Sünni Müslüman liderliğindeki Suudi Arabistan ile Şii Müslüman çoğunluklu İran, uzun yıllardır bölgedeki çatışmalarda karşıt tarafları desteklemiştir. Yemen’deki iç savaş bunun en belirgin örneklerinden biri olup, bu durum dünyanın en kötü insani krizlerinden birine neden olmuştur.
2016 ile 2023 yılları arasında iki ülke arasında diplomatik ilişki bulunmamakta ve bu süreç boyunca açık bir düşmanlık hâkim olmuştur.
Veliaht Prens Muhammed, İran’ın nükleer silah edinmesi halinde Suudi Arabistan’ın da benzer bir yola gideceğini defalarca dile getirmiştir. Geçtiğimiz günlerde Trump yönetimi, Suudi Arabistan’ın ABD nükleer teknolojisine erişimini sağlamak ve uranyum zenginleştirme izni veren bir anlaşma için görüşmeleri yeniden başlatmıştı.

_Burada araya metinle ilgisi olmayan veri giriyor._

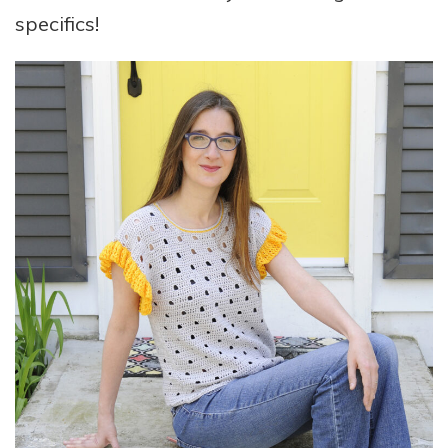
specifics!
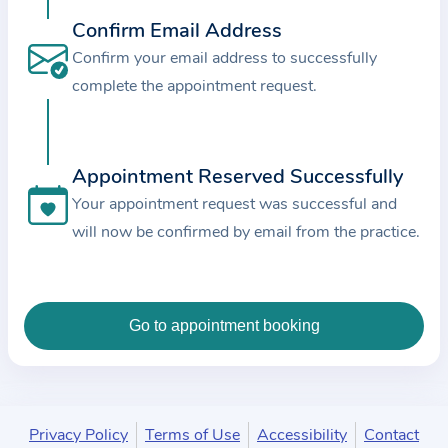
c
Confirm Email Address
e
Confirm your email address to successfully
a
complete the appointment request.
n
d
t
Appointment Reserved Successfully
h
e
Your appointment request was successful and
d
will now be confirmed by email from the practice.
a
t
a
e
n
t
e
Privacy Policy
Terms of Use
Accessibility
Contact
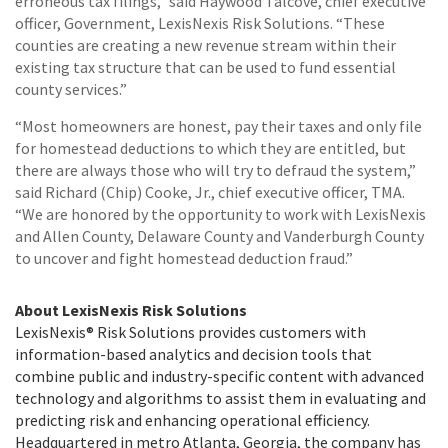
erroneous tax filings,” said Haywood Talcove, chief executive
officer, Government, LexisNexis Risk Solutions. “These
counties are creating a new revenue stream within their
existing tax structure that can be used to fund essential
county services.”
“Most homeowners are honest, pay their taxes and only file
for homestead deductions to which they are entitled, but
there are always those who will try to defraud the system,”
said Richard (Chip) Cooke, Jr., chief executive officer, TMA.
“We are honored by the opportunity to work with LexisNexis
and Allen County, Delaware County and Vanderburgh County
to uncover and fight homestead deduction fraud.”
About LexisNexis Risk Solutions
LexisNexis® Risk Solutions provides customers with
information-based analytics and decision tools that
combine public and industry-specific content with advanced
technology and algorithms to assist them in evaluating and
predicting risk and enhancing operational efficiency.
Headquartered in metro Atlanta, Georgia, the company has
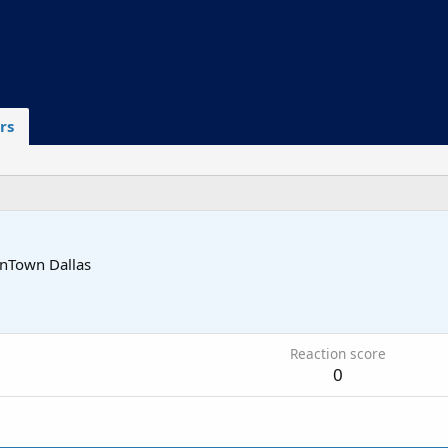
rs
wnTown Dallas
Reaction score
0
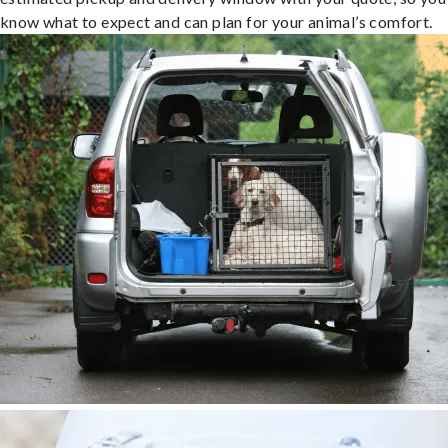
know what to expect and can plan for your animal’s comfort.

Ancak 2023 yılında İran ve Suudi Arabistan, Çin’in arabuluculuğunda resmi bir uzlaşma ilan ettiler. Bu tarihe kadar Veliaht Prens Muhammed’in dış politika önceliği, bölgesel çatışmaların yatıştırılmasına odaklanmıştı.
Suudi Arabistan, ABD’nin önemli bir müttefiki olmasına rağmen, İran’ın ABD çıkarlarına yönelik saldırılarda doğrudan hedef olma riski ile karşı karşıya. Coğrafi yakınlık, İran’a bağlı grupların Suudi hedeflerine saldırmalarını kolaylaştırmaktadır.
2019 yılında, Suudi Arabistan’ın kritik bir petrol tesisine yönelik olarak İran destekli bir operasyon düzenlenmişti. Suudi yetkililer, bu olayın ABD ile olan ittifaklarının sınırlarını ortaya koyduğunu ve bu nedenle İran ile diyalogu tercih ettiklerini belirtiyorlar.
Kristin Smith Diwan, “Bugün müzakerelerin potansiyel sonuçları, bölgesel bir savaş riskinden daha çekici görünmekte” açıklamasında bulundu.
On yıl önce Körfez liderleri müzakerelerde dışlanmış hissetseler de bu kez İran, bölgesel ilişkilere daha fazla önem veriyor. Chatham House Orta Doğu ve Kuzey Afrika Programı Direktörü Sanam Vakil, “İlk tur müzakerelerin ardından İran Dışişleri Bakanı, Bahreyn dahil olmak üzere bölgedeki mevkidaşlarıyla iletişim kurdu. İran, bölgesel destek arıyor ve Körfez ülkeleri, müzakereleri desteklemekle birlikte, ekonomik ve ulusal güvenlik çıkarları için herhangi bir gerilimden kaçınmayı amaçlıyor” ifadelerini kullandı.